Houston, the fourth-largest U.S. city, originally began preparing under a federal Regional Catastrophic Planning Grant for a category 5 Hurricane, a terrorist attack with an improvised explosive device and a pandemic influenza event.

The city spent about $200,000 on the video, which was filmed in the offices where it issues building permits, Mayor Annise Parker said by telephone. The shooter in the video, made with professional actors and city employees, was an officer on the city’s special weapons and tactics, or SWAT, team, she said.

Last year the city added “active shooter” to the list of potential events that it should prepare for after the Mumbai attack “and other high profile active-shooter events,” said Jessica Michan, a Parker spokeswoman. In 2008, Pakistani gunmen killed about 160 people in the Indian city.

Houston used the grant for research and to run an exercise involving local first responders, state and federal authorities and companies, Michan said. During this active-shooter planning the city decided to produce the video and other written material to educate citizens on tips to protect themselves during such an event, Michan said.

Attack Anxiety

“We found that there were a lot of people out in the community with anxiety about how to respond to an active-shooter event,” Parker said. “There was clearly a need, so we decided it was appropriate.”

The video advises finding a quick way out of a location threatened by a gunman, or failing that, to hide and turn off lights and cell-phone ringers. As a last resort, it suggests fighting back with improvised weapons. The film depicts office workers responding to a shooting.

In Oak Creek, Wisconsin, where a gunman killed six people at a Sikh temple before being wounded by police and taking his own life Aug. 5, Mayor Steve Scaffidi said he “struggled with the harshness” of the the video. It “could have been handled a little more sensitively,” he said.

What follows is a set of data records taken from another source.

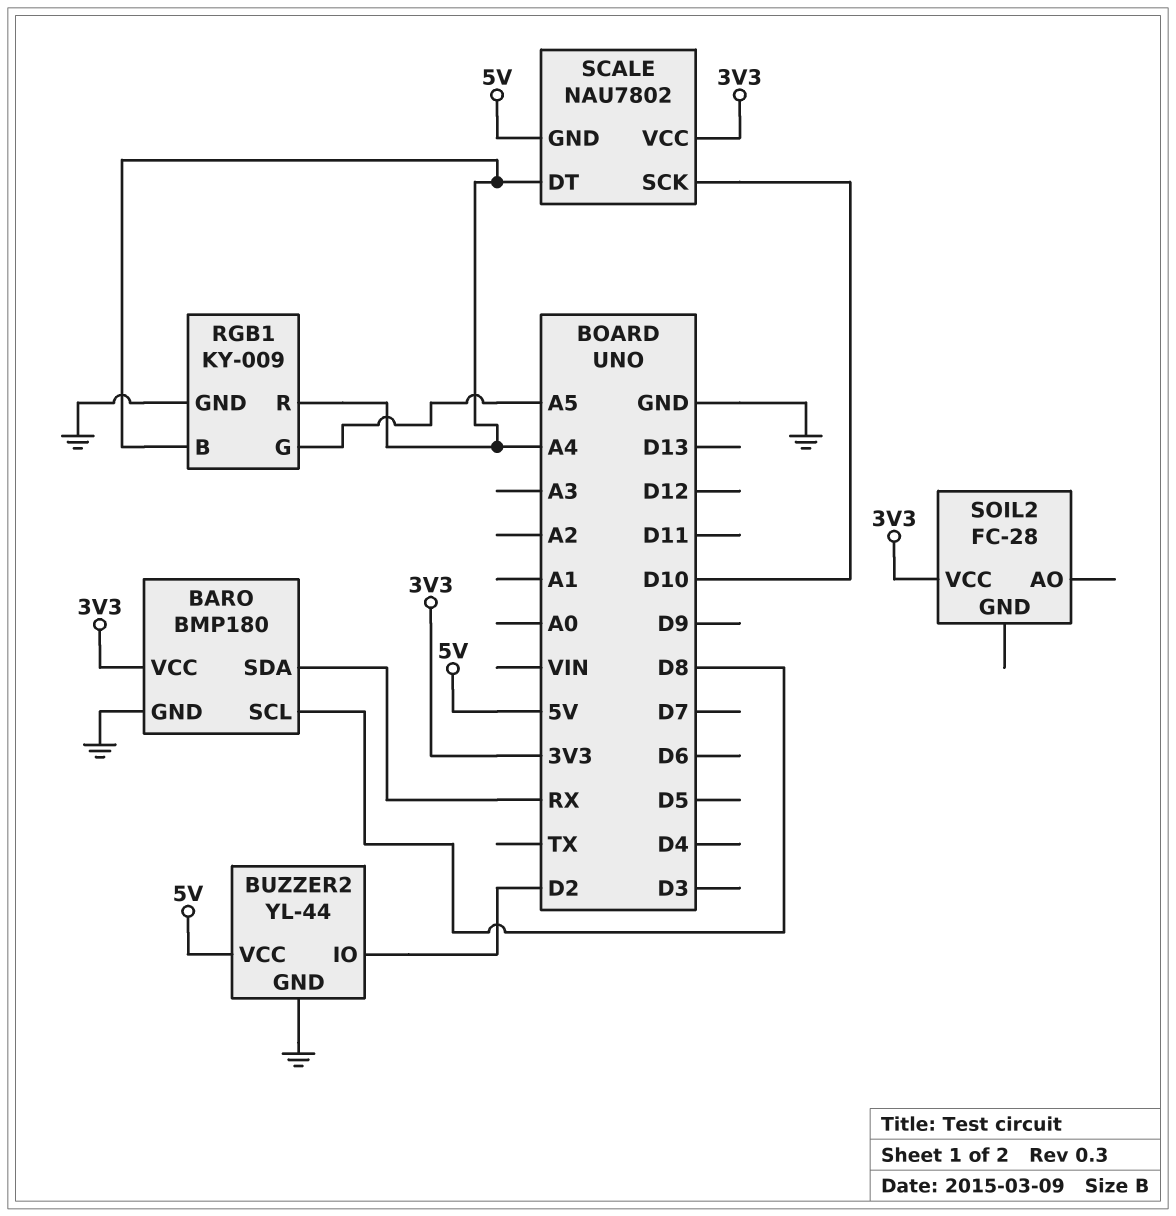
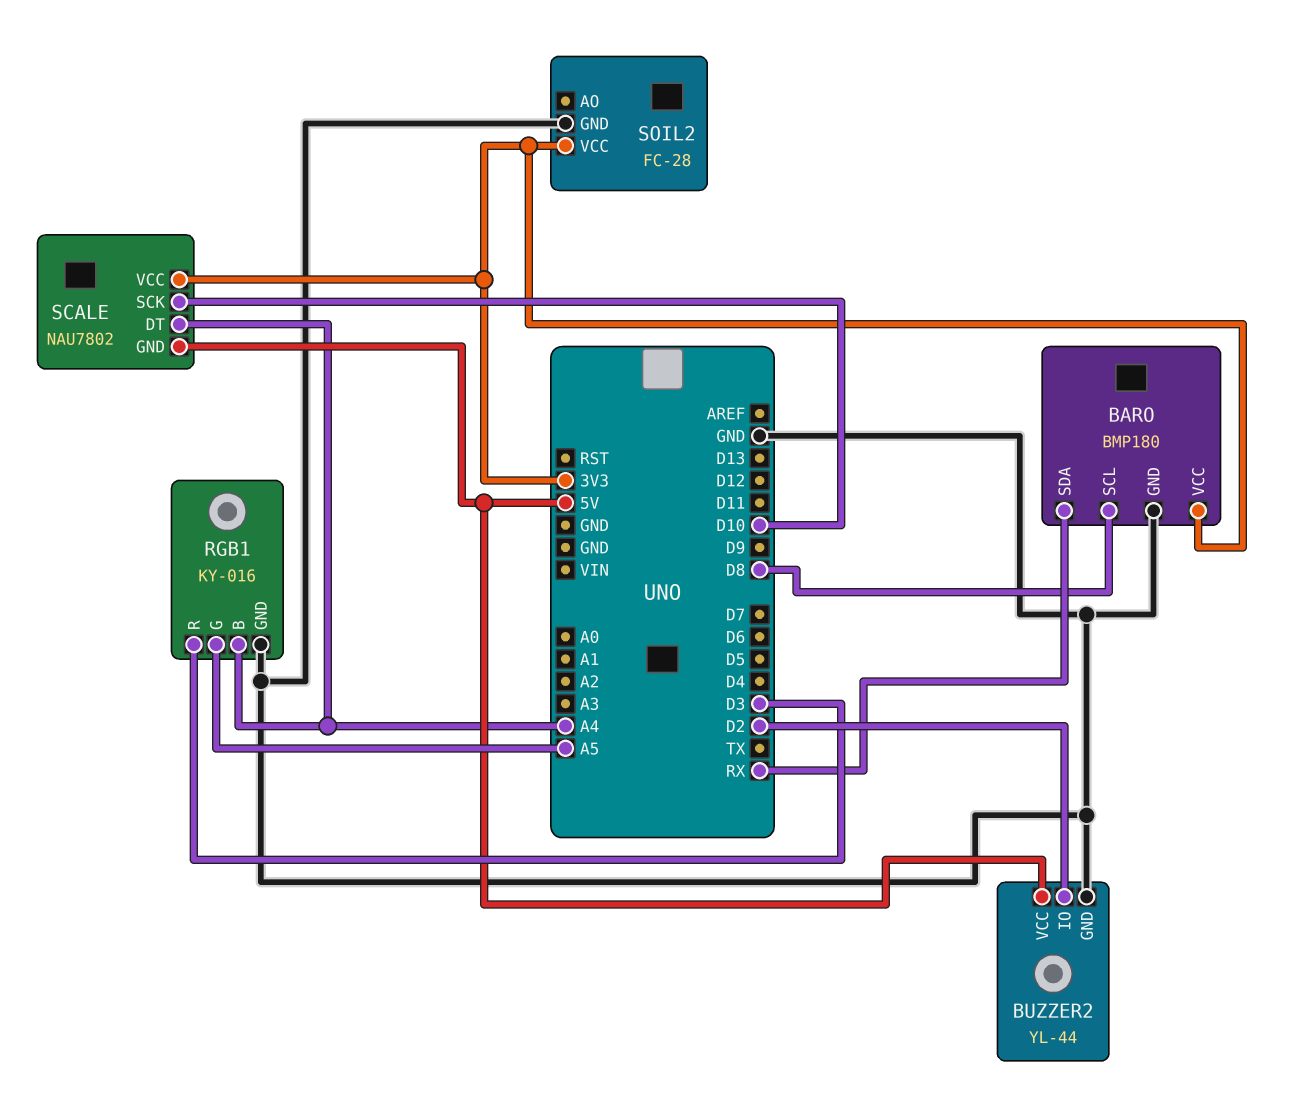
RGB1: KY-009 -> KY-016
RGB1 pin R: A4 -> D3
SOIL2 pin GND: none -> GND

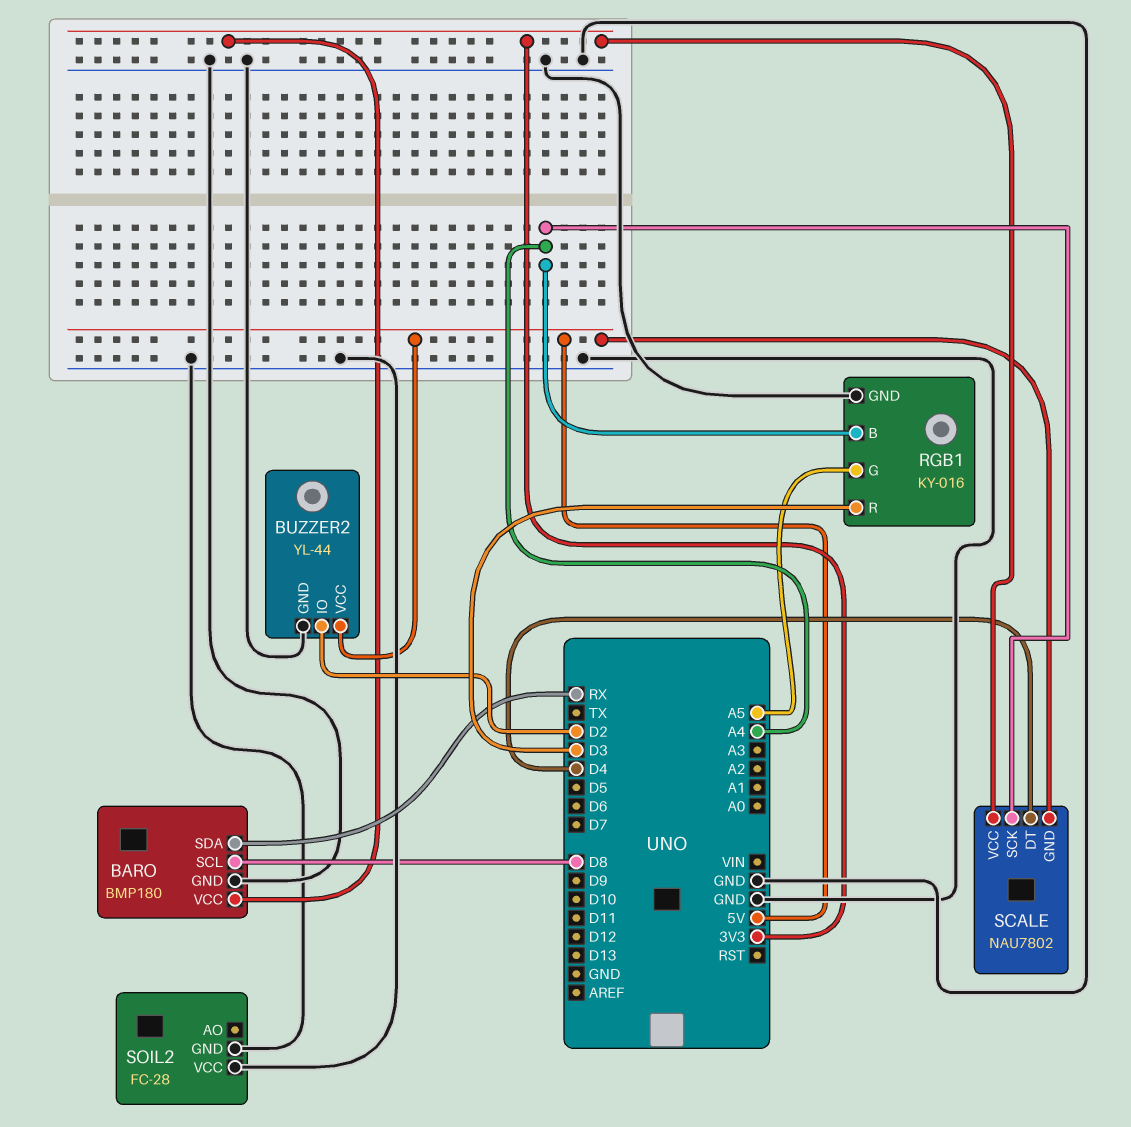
SCALE pin DT: A4 -> D4
SCALE pin SCK: D10 -> A4
SOIL2 pin VCC: 3V3 -> GND

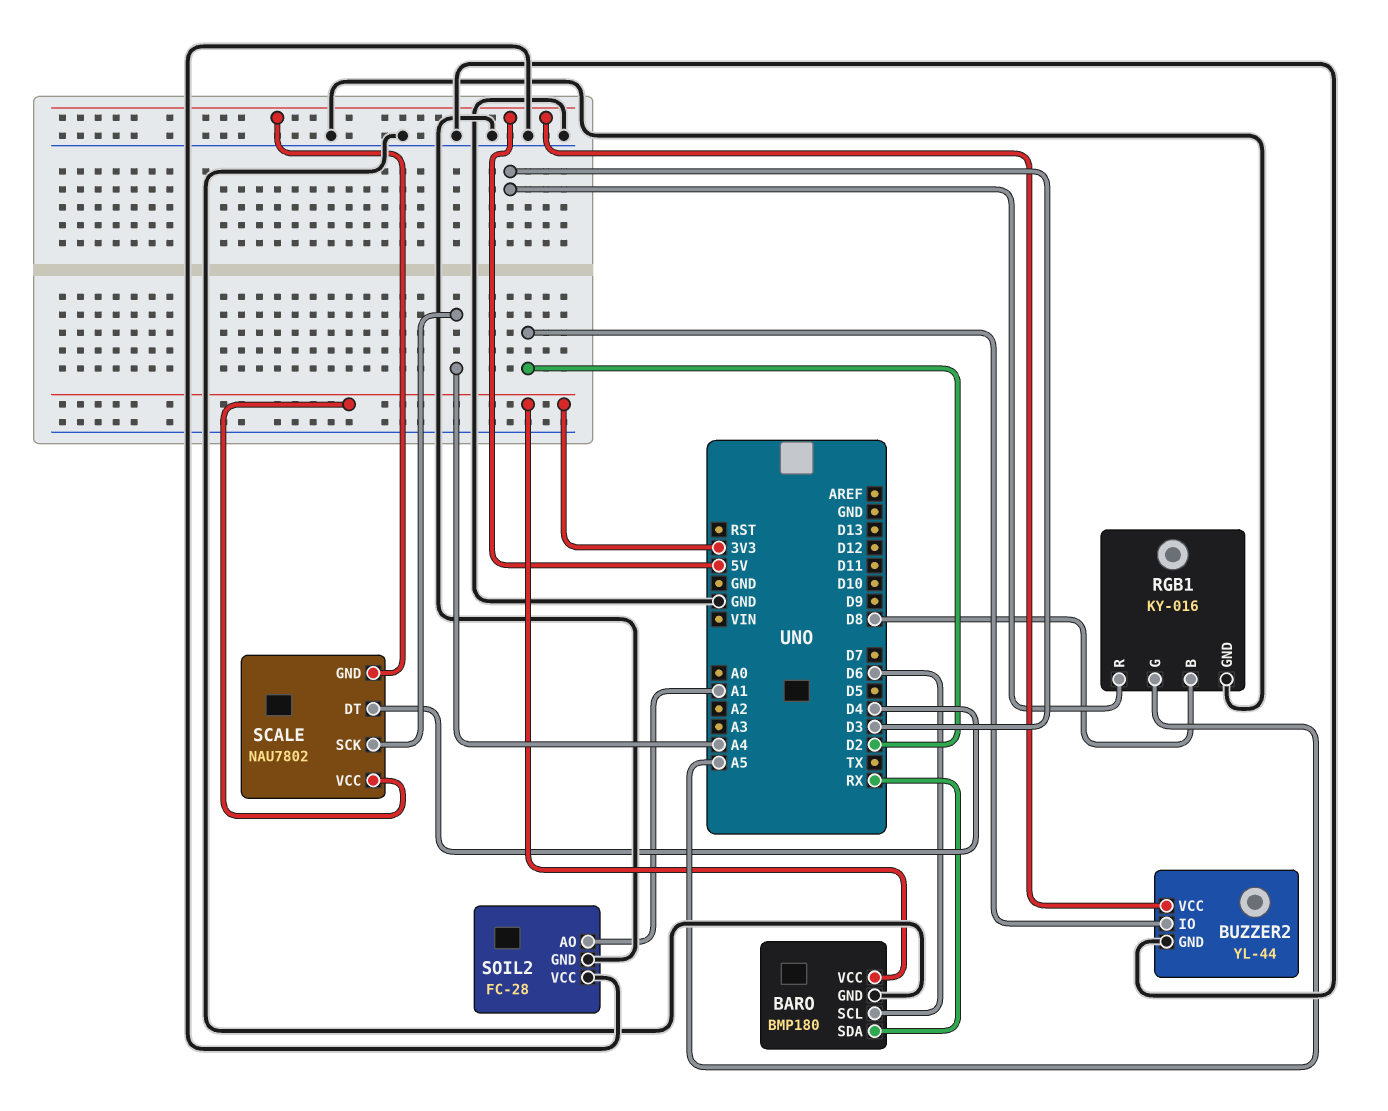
BARO pin SCL: D8 -> D6
RGB1 pin B: A4 -> D8
SOIL2 pin AO: none -> A1

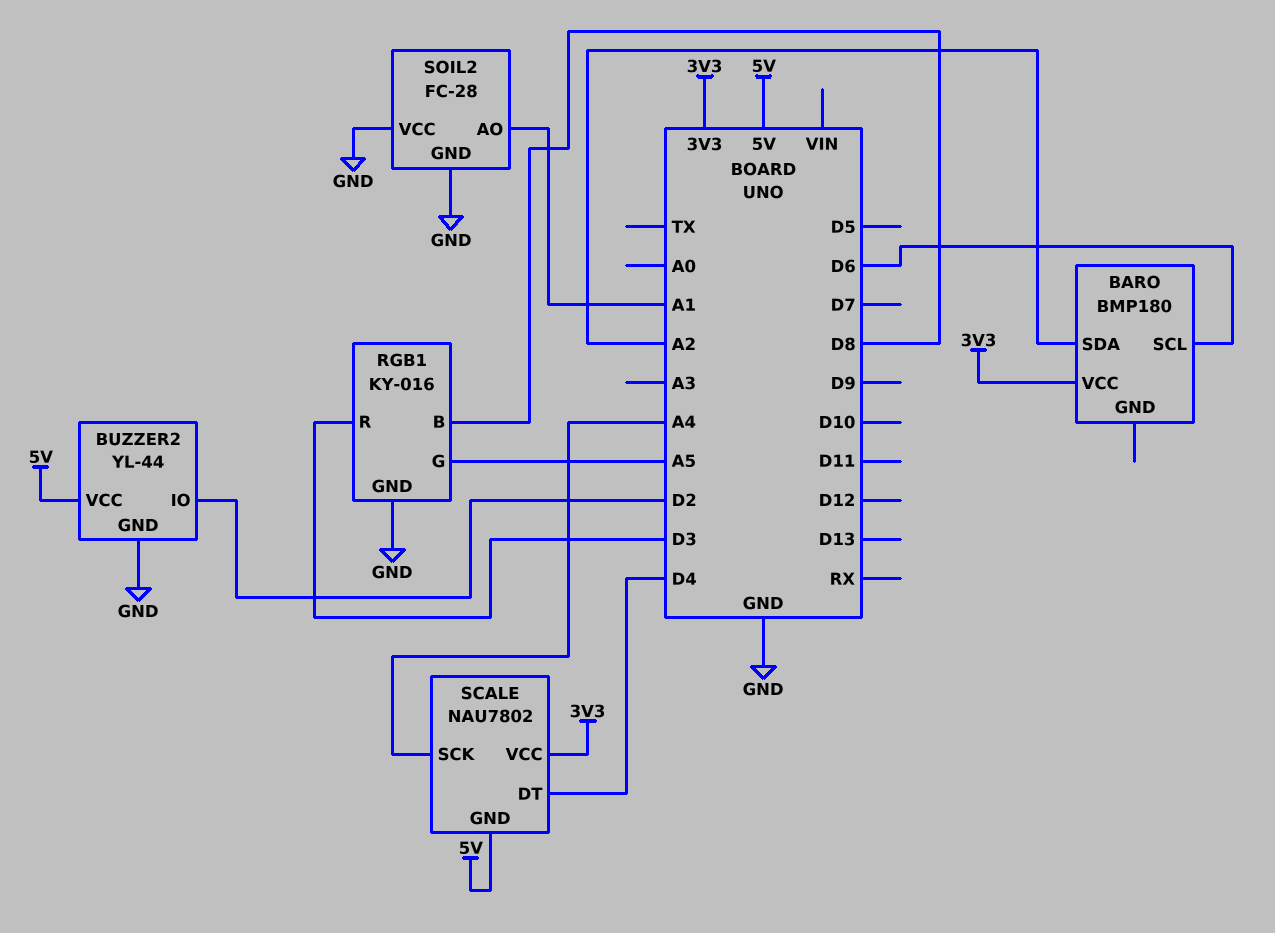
BARO pin GND: GND -> none
BARO pin SDA: RX -> A2

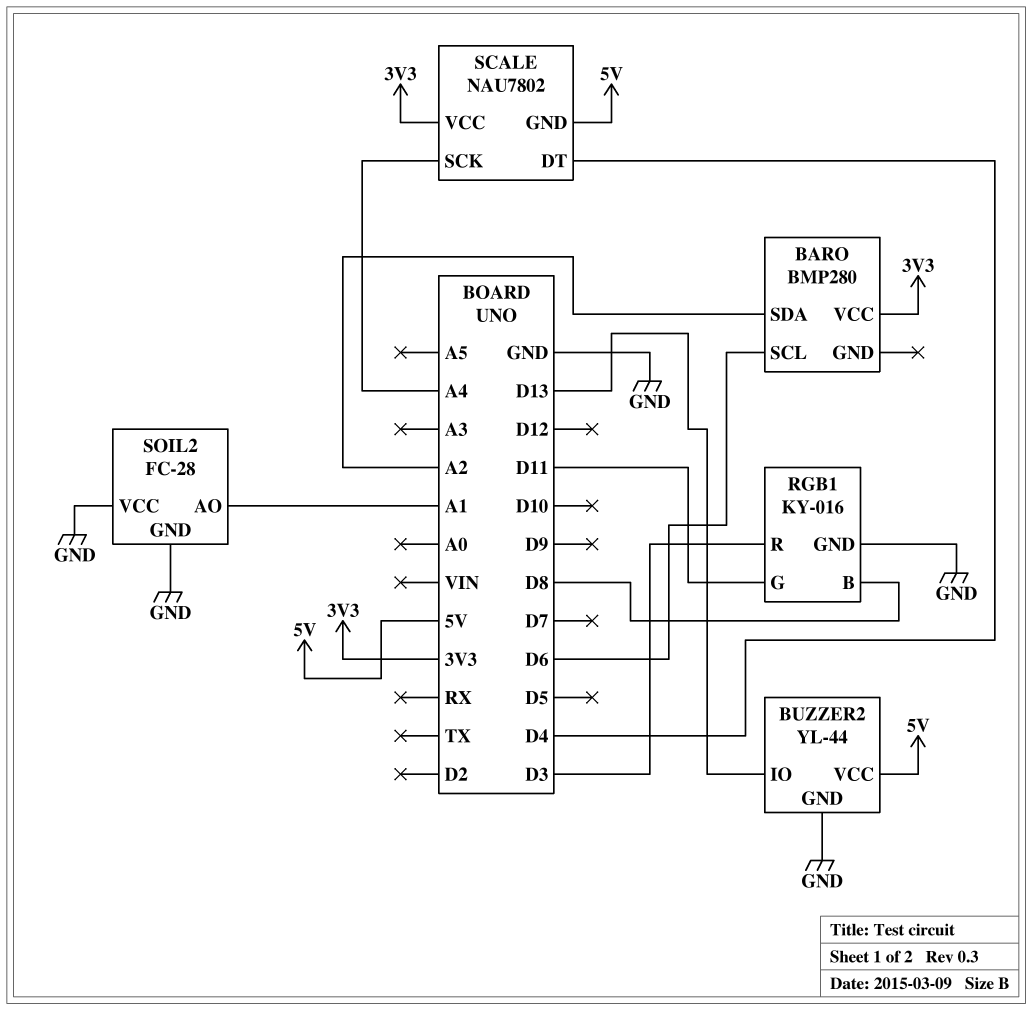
BARO: BMP180 -> BMP280
BUZZER2 pin IO: D2 -> D13
RGB1 pin G: A5 -> D11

“But I think any time you get a message that may save lives, it is valuable,” Scaffidi said. “These aren’t becoming rare occurrences. What, we’ve had three of them in two months, maybe more? These are things we’ll have to deal with.”

Surviving Shootings

Homeland Security also has developed a program that includes seminars, online courses, posters, a booklet and a pocket card highlighting how to survive a shooter attack. The guidance was first compiled in a 2008 booklet aimed at retailers and mall owners. Since then, 125,000 people in government and businesses have taken the training.

The National Retail Federation, a Washington-based trade group, approached the department about doing the booklet after a gunman killed eight people and took his own life in the Westroads Mall in Omaha, Nebraska, in December 2007.

Houston has received requests from law enforcement groups around the country, insurance companies and civic groups that want to use the video, Parker said. “It struck a chord.”

St. Louis County, Missouri, links to the video on its Police Department’s website. The Fairview Township Police Department, in New Cumberland, Pennsylvania, also offers information on dealing with mass shootings on its website with some of the same tips Houston uses. Maine’s Emergency Management Agency this month announced a federal workshop on such events.

“You can’t stop crazy,” said Lomax. “But there things you can do to limit the craziness.”